Matina Pergioudaki talks to me about the French comedy she is currently participating in, "Knock or the triumph of medicine" by Jules Romain, directed by Argyros Chiotis. I talked to her about the show, the satirical element that prevails, the multi-faceted characters that make up the show and the unconscious "I consume therefore I exist" that prevails nowadays..
Would you like to introduce us to the play?
Knock is a French comedy written in 1923 which tells us about a doctor who leaves a provincial town and leaves his practice to someone we're not exactly sure is a doctor. Throughout the play we watch the manipulation of the residents, through various tricks and tricks and also through a patronising strategy. What makes the play interesting to me is how gullible and naive the residents are towards him. How much the quiet in which they live creates an ease for them in swallowing Dr. Knock's findings.

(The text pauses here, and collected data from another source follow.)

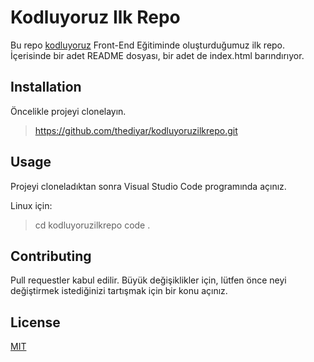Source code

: # Kodluyoruz Ilk Repo

Bu repo [kodluyoruz](https://www.kodluyoruz.org) Front-End Eğitiminde oluşturduğumuz ilk repo. İçerisinde bir adet README dosyası, bir adet de index.html barındırıyor.

## Installation

Öncelikle projeyi clonelayın. 

>https://github.com/thediyar/kodluyoruzilkrepo.git

## Usage

Projeyi cloneladıktan sonra Visual Studio Code programında açınız.

Linux için: 


>cd kodluyoruzilkrepo
>code .


## Contributing

Pull requestler kabul edilir. Büyük değişiklikler için, lütfen önce neyi değiştirmek istediğinizi tartışmak için bir konu açınız.
  
## License

[MIT](https://github.com/thediyar/kodluyoruzilkrepo/blob/main/LICENSE)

They seem to have no identity and through illness acquire one.
Is the play a satire towards marketing and the times we live in?
Yes of course that's why I say that the doctor gives them an "identity" so they feel they exist as individuals...and the interesting thing is, it's all done through a sales process. Their ignorance erodes them and they easily believe that yes, they are patients. The methods Knock uses to persuade do indeed exist in books and manuals of persuasion. It's a bit scary, it's a hilarious reality though.
How easy is it to be misled by the market rules that govern us?
I think when there is a constant sense of unfulfillment, boredom and all this speed of things happening around us, we don't understand what our desire really is. Misdirection follows as a natural result in the chaos of too many choices. Choices and needs created from the outside. I am not sure if they are real. There is unconsciously the "I consume therefore I exist". We become vulnerable and gullible. We seem to need more discernment to understand what we really need.
While it was written in 1923 it is still relevant today, did you find common ground?
Of course, and because of the pandemic we've gone through relatively recently combined with the pandemic that existed back then may have influenced the way it's written. What was interesting to me was the research we did on the author who is classified in a movement called unanimistism and he himself is considered a peacemaker and therefore the action of the story is set in a peaceful province where suddenly all of this is shaken up. Also the author advocates something peaceful where this for any era hides something revolutionary. I was also intrigued by the multi-faceted nature of the heroes, the sarcasm and farce that is present. Having worked with Argyro before, I knew she had an eye for bringing things into the here and now with a winking and tickling humour. So we created the condition of an experiment. It made the play even more interesting.
Would you like to talk to me about the peculiarities of French comedy?
French playwrights like Marivaux and Molière used to satirize mostly. To create from a subject a story that satirizes people who suffer and are victimized by someone, but of course they also satirized the dominant - the ruler. So that makes this dichotomy interesting.
Comment on Argyro Chiotis' new position as Artistic Director.
I am of course very happy because Argyro is a very beautiful person who loves what she does and works seriously, and while she is a soft-spoken person, at the same time she is dynamic and knows how to make decisions with substance and values. She has important ideas and innovative ideas and I think that as long as she can in such an institution she will seek to create renewing conditions and work, with respect to her predecessors.